Consider this: To die on a First Saturday and the feast of Divine Mercy means dying within a window of about six hours. And this short window does not occur every year. Indeed, the coincidence of a First Saturday with the feast of Divine Mercy happens only eight times in the 40 years between 1994 and 2034. So John Paul’s death was providentially precise.

Cardinal Joseph Ratzinger, at the funeral homily a few days later, quoted only one line from the immense output of the late pontiff, again emphasizing Divine Mercy.

“He interpreted for us the Paschal mystery as a mystery of Divine Mercy,” Cardinal Ratzinger preached, confirming the fittingness of Divine Mercy falling in the Easter Octave. “In his last book, he wrote: The limit imposed upon evil ‘is ultimately Divine Mercy.’”

“The Holy Father found the purest reflection of God’s mercy in the Mother of God,” Cardinal Ratzinger continued, an echo of the time of death, falling both on Divine Mercy and a First Saturday.

Later, Cardinal Ratzinger (as Pope Benedict XVI) would beatify John Paul on Divine Mercy Sunday 2011. Pope Francis would canonize him on the same feast three years later.

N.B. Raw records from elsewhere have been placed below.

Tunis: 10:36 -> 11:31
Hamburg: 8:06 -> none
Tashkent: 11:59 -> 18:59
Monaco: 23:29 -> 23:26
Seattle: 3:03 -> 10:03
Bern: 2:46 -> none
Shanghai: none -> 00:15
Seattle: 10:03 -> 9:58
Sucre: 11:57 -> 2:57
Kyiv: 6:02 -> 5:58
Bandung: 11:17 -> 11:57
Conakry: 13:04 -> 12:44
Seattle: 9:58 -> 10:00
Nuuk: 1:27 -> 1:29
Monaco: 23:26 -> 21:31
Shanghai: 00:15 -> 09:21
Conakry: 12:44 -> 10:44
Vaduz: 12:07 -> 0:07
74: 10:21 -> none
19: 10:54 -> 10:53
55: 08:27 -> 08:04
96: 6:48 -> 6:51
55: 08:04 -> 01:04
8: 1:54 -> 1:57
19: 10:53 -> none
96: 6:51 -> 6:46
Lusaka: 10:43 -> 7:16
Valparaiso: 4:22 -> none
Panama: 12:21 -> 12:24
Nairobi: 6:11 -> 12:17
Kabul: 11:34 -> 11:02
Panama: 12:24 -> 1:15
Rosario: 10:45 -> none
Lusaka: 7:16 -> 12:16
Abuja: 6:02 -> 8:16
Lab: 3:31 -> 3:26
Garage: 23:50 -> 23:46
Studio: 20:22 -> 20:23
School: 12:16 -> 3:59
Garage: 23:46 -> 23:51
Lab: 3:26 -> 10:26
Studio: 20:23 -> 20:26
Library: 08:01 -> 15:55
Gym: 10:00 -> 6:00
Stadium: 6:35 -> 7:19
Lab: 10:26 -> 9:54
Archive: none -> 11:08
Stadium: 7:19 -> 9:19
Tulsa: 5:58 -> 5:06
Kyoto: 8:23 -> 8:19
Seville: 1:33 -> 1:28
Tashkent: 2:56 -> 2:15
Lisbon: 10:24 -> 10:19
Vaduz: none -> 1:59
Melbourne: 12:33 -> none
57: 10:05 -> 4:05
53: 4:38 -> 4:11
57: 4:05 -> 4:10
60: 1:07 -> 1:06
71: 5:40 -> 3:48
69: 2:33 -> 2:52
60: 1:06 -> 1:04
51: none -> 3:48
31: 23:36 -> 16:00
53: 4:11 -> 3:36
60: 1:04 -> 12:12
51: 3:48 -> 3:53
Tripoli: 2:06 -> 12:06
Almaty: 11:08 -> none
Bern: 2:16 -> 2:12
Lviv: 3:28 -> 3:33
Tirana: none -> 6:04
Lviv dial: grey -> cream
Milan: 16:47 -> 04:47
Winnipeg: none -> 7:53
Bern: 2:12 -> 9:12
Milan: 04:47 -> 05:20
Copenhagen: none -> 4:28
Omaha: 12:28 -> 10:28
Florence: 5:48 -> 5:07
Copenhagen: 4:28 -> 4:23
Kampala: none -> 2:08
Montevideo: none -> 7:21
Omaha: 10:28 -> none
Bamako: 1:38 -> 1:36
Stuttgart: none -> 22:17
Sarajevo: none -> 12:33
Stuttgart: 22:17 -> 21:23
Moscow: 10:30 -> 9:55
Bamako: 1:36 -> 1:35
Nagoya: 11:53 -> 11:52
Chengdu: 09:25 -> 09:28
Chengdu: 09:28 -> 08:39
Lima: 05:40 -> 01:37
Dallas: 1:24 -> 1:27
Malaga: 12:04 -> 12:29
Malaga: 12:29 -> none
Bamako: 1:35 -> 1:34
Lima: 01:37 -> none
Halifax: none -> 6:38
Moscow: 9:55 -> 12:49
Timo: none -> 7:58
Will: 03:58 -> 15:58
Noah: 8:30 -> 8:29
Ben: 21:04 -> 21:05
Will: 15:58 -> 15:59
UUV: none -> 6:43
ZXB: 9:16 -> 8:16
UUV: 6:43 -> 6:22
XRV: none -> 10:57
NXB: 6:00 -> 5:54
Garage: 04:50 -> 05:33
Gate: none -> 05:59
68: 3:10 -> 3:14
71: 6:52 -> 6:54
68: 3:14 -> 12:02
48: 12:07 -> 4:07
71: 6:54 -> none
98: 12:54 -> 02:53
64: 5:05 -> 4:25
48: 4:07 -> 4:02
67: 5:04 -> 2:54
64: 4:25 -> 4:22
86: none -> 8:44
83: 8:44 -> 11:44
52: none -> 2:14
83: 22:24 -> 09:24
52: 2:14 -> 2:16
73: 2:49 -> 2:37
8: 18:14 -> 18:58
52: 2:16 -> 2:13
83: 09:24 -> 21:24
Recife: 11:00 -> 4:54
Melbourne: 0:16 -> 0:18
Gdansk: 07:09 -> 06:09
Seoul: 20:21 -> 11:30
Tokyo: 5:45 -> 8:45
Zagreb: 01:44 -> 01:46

Thus, the Holy Father’s visit to Santo Spirito for Divine Mercy will mark both anniversaries: the 20th of the declaration of Divine Mercy Sunday and the 15th of its divine ratification.

 

Santo Spirito and Confessions

The Divine Mercy devotion is especially linked with the sacrament of confession, the sacrament of mercy. The Gospel for that Sunday tells of Jesus instituting the sacrament on Easter Sunday evening: “Those who sins you forgive are forgiven …” (John 20:23). The Church of Santo Spirito — “Receive the Holy Spirit” (John 20:22) — is the principal site in Rome for the Divine Mercy devotion. The chaplet is recited daily at 3pm, there are numerous pilgrims, and confessions are heard regularly.

Indeed, senior Curial figures often stop by to hear confessions there. I remember an occasion when I went to confess; and as I entered, Cardinal Konrad Krajewski, the man in charge of papal charities, was coming in to hear confessions — and not just him, but Archbishop Piero Marini, the former papal master of ceremonies with whom Cardinal Krajewski used to work, and other alumni of the ceremonial team of that time. It was a regular appointment for them to get together to hear confessions at Santo Spirito. Given the high priority Pope Francis has put on confession, it makes that church especially fitting for the Divine Mercy visit.

Father Raymond J. de Souza is the editor in chief of Convivium magazine.